## Assigned task
Transcribe the entries below without changing a word, and omit every picture.

======

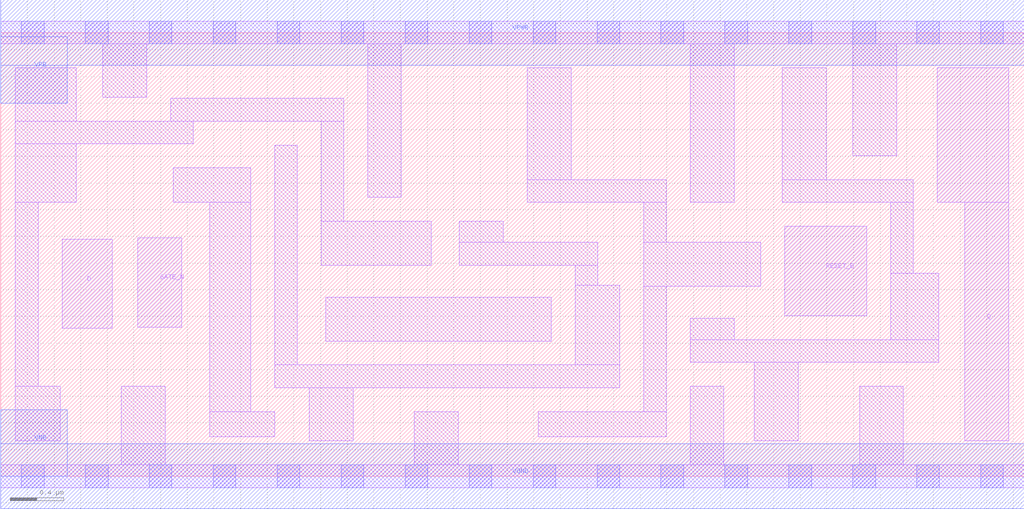
<source format=lef>
# Copyright 2020 The SkyWater PDK Authors
#
# Licensed under the Apache License, Version 2.0 (the "License");
# you may not use this file except in compliance with the License.
# You may obtain a copy of the License at
#
#     https://www.apache.org/licenses/LICENSE-2.0
#
# Unless required by applicable law or agreed to in writing, software
# distributed under the License is distributed on an "AS IS" BASIS,
# WITHOUT WARRANTIES OR CONDITIONS OF ANY KIND, either express or implied.
# See the License for the specific language governing permissions and
# limitations under the License.
#
# SPDX-License-Identifier: Apache-2.0

VERSION 5.5 ;
NAMESCASESENSITIVE ON ;
BUSBITCHARS "[]" ;
DIVIDERCHAR "/" ;
MACRO sky130_fd_sc_lp__dlrtn_lp
  CLASS CORE ;
  SOURCE USER ;
  ORIGIN  0.000000  0.000000 ;
  SIZE  7.680000 BY  3.330000 ;
  SYMMETRY X Y R90 ;
  SITE unit ;
  PIN D
    ANTENNAGATEAREA  0.376000 ;
    DIRECTION INPUT ;
    USE SIGNAL ;
    PORT
      LAYER li1 ;
        RECT 0.460000 1.110000 0.835000 1.780000 ;
    END
  END D
  PIN Q
    ANTENNADIFFAREA  0.404700 ;
    DIRECTION OUTPUT ;
    USE SIGNAL ;
    PORT
      LAYER li1 ;
        RECT 7.030000 2.055000 7.565000 3.065000 ;
        RECT 7.235000 0.265000 7.565000 2.055000 ;
    END
  END Q
  PIN RESET_B
    ANTENNAGATEAREA  0.313000 ;
    DIRECTION INPUT ;
    USE SIGNAL ;
    PORT
      LAYER li1 ;
        RECT 5.885000 1.205000 6.500000 1.875000 ;
    END
  END RESET_B
  PIN GATE_N
    ANTENNAGATEAREA  0.376000 ;
    DIRECTION INPUT ;
    USE CLOCK ;
    PORT
      LAYER li1 ;
        RECT 1.030000 1.120000 1.360000 1.790000 ;
    END
  END GATE_N
  PIN VGND
    DIRECTION INOUT ;
    USE GROUND ;
    PORT
      LAYER met1 ;
        RECT 0.000000 -0.245000 7.680000 0.245000 ;
    END
  END VGND
  PIN VNB
    DIRECTION INOUT ;
    USE GROUND ;
    PORT
      LAYER met1 ;
        RECT 0.000000 0.000000 0.500000 0.500000 ;
    END
  END VNB
  PIN VPB
    DIRECTION INOUT ;
    USE POWER ;
    PORT
      LAYER met1 ;
        RECT 0.000000 2.800000 0.500000 3.300000 ;
    END
  END VPB
  PIN VPWR
    DIRECTION INOUT ;
    USE POWER ;
    PORT
      LAYER met1 ;
        RECT 0.000000 3.085000 7.680000 3.575000 ;
    END
  END VPWR
  OBS
    LAYER li1 ;
      RECT 0.000000 -0.085000 7.680000 0.085000 ;
      RECT 0.000000  3.245000 7.680000 3.415000 ;
      RECT 0.110000  0.265000 0.445000 0.675000 ;
      RECT 0.110000  0.675000 0.280000 2.055000 ;
      RECT 0.110000  2.055000 0.565000 2.495000 ;
      RECT 0.110000  2.495000 1.445000 2.665000 ;
      RECT 0.110000  2.665000 0.565000 3.065000 ;
      RECT 0.765000  2.845000 1.095000 3.245000 ;
      RECT 0.905000  0.085000 1.235000 0.675000 ;
      RECT 1.275000  2.665000 2.575000 2.835000 ;
      RECT 1.295000  2.055000 1.875000 2.315000 ;
      RECT 1.570000  0.295000 2.055000 0.485000 ;
      RECT 1.570000  0.485000 1.875000 2.055000 ;
      RECT 2.055000  0.665000 4.645000 0.835000 ;
      RECT 2.055000  0.835000 2.225000 2.485000 ;
      RECT 2.315000  0.265000 2.645000 0.665000 ;
      RECT 2.405000  1.585000 3.230000 1.915000 ;
      RECT 2.405000  1.915000 2.575000 2.665000 ;
      RECT 2.440000  1.015000 4.130000 1.345000 ;
      RECT 2.755000  2.095000 3.005000 3.245000 ;
      RECT 3.105000  0.085000 3.435000 0.485000 ;
      RECT 3.440000  1.585000 4.480000 1.755000 ;
      RECT 3.440000  1.755000 3.770000 1.915000 ;
      RECT 3.950000  2.055000 4.995000 2.225000 ;
      RECT 3.950000  2.225000 4.280000 3.065000 ;
      RECT 4.035000  0.295000 4.995000 0.485000 ;
      RECT 4.310000  0.835000 4.645000 1.435000 ;
      RECT 4.310000  1.435000 4.480000 1.585000 ;
      RECT 4.825000  0.485000 4.995000 1.425000 ;
      RECT 4.825000  1.425000 5.705000 1.755000 ;
      RECT 4.825000  1.755000 4.995000 2.055000 ;
      RECT 5.175000  0.085000 5.425000 0.675000 ;
      RECT 5.175000  0.855000 7.040000 1.025000 ;
      RECT 5.175000  1.025000 5.505000 1.185000 ;
      RECT 5.175000  2.055000 5.505000 3.245000 ;
      RECT 5.655000  0.265000 5.985000 0.855000 ;
      RECT 5.865000  2.055000 6.850000 2.225000 ;
      RECT 5.865000  2.225000 6.195000 3.065000 ;
      RECT 6.395000  2.405000 6.725000 3.245000 ;
      RECT 6.445000  0.085000 6.775000 0.675000 ;
      RECT 6.680000  1.025000 7.040000 1.525000 ;
      RECT 6.680000  1.525000 6.850000 2.055000 ;
    LAYER mcon ;
      RECT 0.155000 -0.085000 0.325000 0.085000 ;
      RECT 0.155000  3.245000 0.325000 3.415000 ;
      RECT 0.635000 -0.085000 0.805000 0.085000 ;
      RECT 0.635000  3.245000 0.805000 3.415000 ;
      RECT 1.115000 -0.085000 1.285000 0.085000 ;
      RECT 1.115000  3.245000 1.285000 3.415000 ;
      RECT 1.595000 -0.085000 1.765000 0.085000 ;
      RECT 1.595000  3.245000 1.765000 3.415000 ;
      RECT 2.075000 -0.085000 2.245000 0.085000 ;
      RECT 2.075000  3.245000 2.245000 3.415000 ;
      RECT 2.555000 -0.085000 2.725000 0.085000 ;
      RECT 2.555000  3.245000 2.725000 3.415000 ;
      RECT 3.035000 -0.085000 3.205000 0.085000 ;
      RECT 3.035000  3.245000 3.205000 3.415000 ;
      RECT 3.515000 -0.085000 3.685000 0.085000 ;
      RECT 3.515000  3.245000 3.685000 3.415000 ;
      RECT 3.995000 -0.085000 4.165000 0.085000 ;
      RECT 3.995000  3.245000 4.165000 3.415000 ;
      RECT 4.475000 -0.085000 4.645000 0.085000 ;
      RECT 4.475000  3.245000 4.645000 3.415000 ;
      RECT 4.955000 -0.085000 5.125000 0.085000 ;
      RECT 4.955000  3.245000 5.125000 3.415000 ;
      RECT 5.435000 -0.085000 5.605000 0.085000 ;
      RECT 5.435000  3.245000 5.605000 3.415000 ;
      RECT 5.915000 -0.085000 6.085000 0.085000 ;
      RECT 5.915000  3.245000 6.085000 3.415000 ;
      RECT 6.395000 -0.085000 6.565000 0.085000 ;
      RECT 6.395000  3.245000 6.565000 3.415000 ;
      RECT 6.875000 -0.085000 7.045000 0.085000 ;
      RECT 6.875000  3.245000 7.045000 3.415000 ;
      RECT 7.355000 -0.085000 7.525000 0.085000 ;
      RECT 7.355000  3.245000 7.525000 3.415000 ;
  END
END sky130_fd_sc_lp__dlrtn_lp

</source>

======

## Solution to this task
<source format=lef>
# Copyright 2020 The SkyWater PDK Authors
#
# Licensed under the Apache License, Version 2.0 (the "License");
# you may not use this file except in compliance with the License.
# You may obtain a copy of the License at
#
#     https://www.apache.org/licenses/LICENSE-2.0
#
# Unless required by applicable law or agreed to in writing, software
# distributed under the License is distributed on an "AS IS" BASIS,
# WITHOUT WARRANTIES OR CONDITIONS OF ANY KIND, either express or implied.
# See the License for the specific language governing permissions and
# limitations under the License.
#
# SPDX-License-Identifier: Apache-2.0

VERSION 5.5 ;
NAMESCASESENSITIVE ON ;
BUSBITCHARS "[]" ;
DIVIDERCHAR "/" ;
MACRO sky130_fd_sc_lp__dlrtn_lp
  CLASS CORE ;
  SOURCE USER ;
  ORIGIN  0.000000  0.000000 ;
  SIZE  7.680000 BY  3.330000 ;
  SYMMETRY X Y R90 ;
  SITE unit ;
  PIN D
    ANTENNAGATEAREA  0.376000 ;
    DIRECTION INPUT ;
    USE SIGNAL ;
    PORT
      LAYER li1 ;
        RECT 0.460000 1.110000 0.835000 1.780000 ;
    END
  END D
  PIN Q
    ANTENNADIFFAREA  0.404700 ;
    DIRECTION OUTPUT ;
    USE SIGNAL ;
    PORT
      LAYER li1 ;
        RECT 7.030000 2.055000 7.565000 3.065000 ;
        RECT 7.235000 0.265000 7.565000 2.055000 ;
    END
  END Q
  PIN RESET_B
    ANTENNAGATEAREA  0.313000 ;
    DIRECTION INPUT ;
    USE SIGNAL ;
    PORT
      LAYER li1 ;
        RECT 5.885000 1.205000 6.500000 1.875000 ;
    END
  END RESET_B
  PIN GATE_N
    ANTENNAGATEAREA  0.376000 ;
    DIRECTION INPUT ;
    USE CLOCK ;
    PORT
      LAYER li1 ;
        RECT 1.030000 1.120000 1.360000 1.790000 ;
    END
  END GATE_N
  PIN VGND
    DIRECTION INOUT ;
    USE GROUND ;
    PORT
      LAYER met1 ;
        RECT 0.000000 -0.245000 7.680000 0.245000 ;
    END
  END VGND
  PIN VNB
    DIRECTION INOUT ;
    USE GROUND ;
    PORT
      LAYER met1 ;
        RECT 0.000000 0.000000 0.500000 0.500000 ;
    END
  END VNB
  PIN VPB
    DIRECTION INOUT ;
    USE POWER ;
    PORT
      LAYER met1 ;
        RECT 0.000000 2.800000 0.500000 3.300000 ;
    END
  END VPB
  PIN VPWR
    DIRECTION INOUT ;
    USE POWER ;
    PORT
      LAYER met1 ;
        RECT 0.000000 3.085000 7.680000 3.575000 ;
    END
  END VPWR
  OBS
    LAYER li1 ;
      RECT 0.000000 -0.085000 7.680000 0.085000 ;
      RECT 0.000000  3.245000 7.680000 3.415000 ;
      RECT 0.110000  0.265000 0.445000 0.675000 ;
      RECT 0.110000  0.675000 0.280000 2.055000 ;
      RECT 0.110000  2.055000 0.565000 2.495000 ;
      RECT 0.110000  2.495000 1.445000 2.665000 ;
      RECT 0.110000  2.665000 0.565000 3.065000 ;
      RECT 0.765000  2.845000 1.095000 3.245000 ;
      RECT 0.905000  0.085000 1.235000 0.675000 ;
      RECT 1.275000  2.665000 2.575000 2.835000 ;
      RECT 1.295000  2.055000 1.875000 2.315000 ;
      RECT 1.570000  0.295000 2.055000 0.485000 ;
      RECT 1.570000  0.485000 1.875000 2.055000 ;
      RECT 2.055000  0.665000 4.645000 0.835000 ;
      RECT 2.055000  0.835000 2.225000 2.485000 ;
      RECT 2.315000  0.265000 2.645000 0.665000 ;
      RECT 2.405000  1.585000 3.230000 1.915000 ;
      RECT 2.405000  1.915000 2.575000 2.665000 ;
      RECT 2.440000  1.015000 4.130000 1.345000 ;
      RECT 2.755000  2.095000 3.005000 3.245000 ;
      RECT 3.105000  0.085000 3.435000 0.485000 ;
      RECT 3.440000  1.585000 4.480000 1.755000 ;
      RECT 3.440000  1.755000 3.770000 1.915000 ;
      RECT 3.950000  2.055000 4.995000 2.225000 ;
      RECT 3.950000  2.225000 4.280000 3.065000 ;
      RECT 4.035000  0.295000 4.995000 0.485000 ;
      RECT 4.310000  0.835000 4.645000 1.435000 ;
      RECT 4.310000  1.435000 4.480000 1.585000 ;
      RECT 4.825000  0.485000 4.995000 1.425000 ;
      RECT 4.825000  1.425000 5.705000 1.755000 ;
      RECT 4.825000  1.755000 4.995000 2.055000 ;
      RECT 5.175000  0.085000 5.425000 0.675000 ;
      RECT 5.175000  0.855000 7.040000 1.025000 ;
      RECT 5.175000  1.025000 5.505000 1.185000 ;
      RECT 5.175000  2.055000 5.505000 3.245000 ;
      RECT 5.655000  0.265000 5.985000 0.855000 ;
      RECT 5.865000  2.055000 6.850000 2.225000 ;
      RECT 5.865000  2.225000 6.195000 3.065000 ;
      RECT 6.395000  2.405000 6.725000 3.245000 ;
      RECT 6.445000  0.085000 6.775000 0.675000 ;
      RECT 6.680000  1.025000 7.040000 1.525000 ;
      RECT 6.680000  1.525000 6.850000 2.055000 ;
    LAYER mcon ;
      RECT 0.155000 -0.085000 0.325000 0.085000 ;
      RECT 0.155000  3.245000 0.325000 3.415000 ;
      RECT 0.635000 -0.085000 0.805000 0.085000 ;
      RECT 0.635000  3.245000 0.805000 3.415000 ;
      RECT 1.115000 -0.085000 1.285000 0.085000 ;
      RECT 1.115000  3.245000 1.285000 3.415000 ;
      RECT 1.595000 -0.085000 1.765000 0.085000 ;
      RECT 1.595000  3.245000 1.765000 3.415000 ;
      RECT 2.075000 -0.085000 2.245000 0.085000 ;
      RECT 2.075000  3.245000 2.245000 3.415000 ;
      RECT 2.555000 -0.085000 2.725000 0.085000 ;
      RECT 2.555000  3.245000 2.725000 3.415000 ;
      RECT 3.035000 -0.085000 3.205000 0.085000 ;
      RECT 3.035000  3.245000 3.205000 3.415000 ;
      RECT 3.515000 -0.085000 3.685000 0.085000 ;
      RECT 3.515000  3.245000 3.685000 3.415000 ;
      RECT 3.995000 -0.085000 4.165000 0.085000 ;
      RECT 3.995000  3.245000 4.165000 3.415000 ;
      RECT 4.475000 -0.085000 4.645000 0.085000 ;
      RECT 4.475000  3.245000 4.645000 3.415000 ;
      RECT 4.955000 -0.085000 5.125000 0.085000 ;
      RECT 4.955000  3.245000 5.125000 3.415000 ;
      RECT 5.435000 -0.085000 5.605000 0.085000 ;
      RECT 5.435000  3.245000 5.605000 3.415000 ;
      RECT 5.915000 -0.085000 6.085000 0.085000 ;
      RECT 5.915000  3.245000 6.085000 3.415000 ;
      RECT 6.395000 -0.085000 6.565000 0.085000 ;
      RECT 6.395000  3.245000 6.565000 3.415000 ;
      RECT 6.875000 -0.085000 7.045000 0.085000 ;
      RECT 6.875000  3.245000 7.045000 3.415000 ;
      RECT 7.355000 -0.085000 7.525000 0.085000 ;
      RECT 7.355000  3.245000 7.525000 3.415000 ;
  END
END sky130_fd_sc_lp__dlrtn_lp

</source>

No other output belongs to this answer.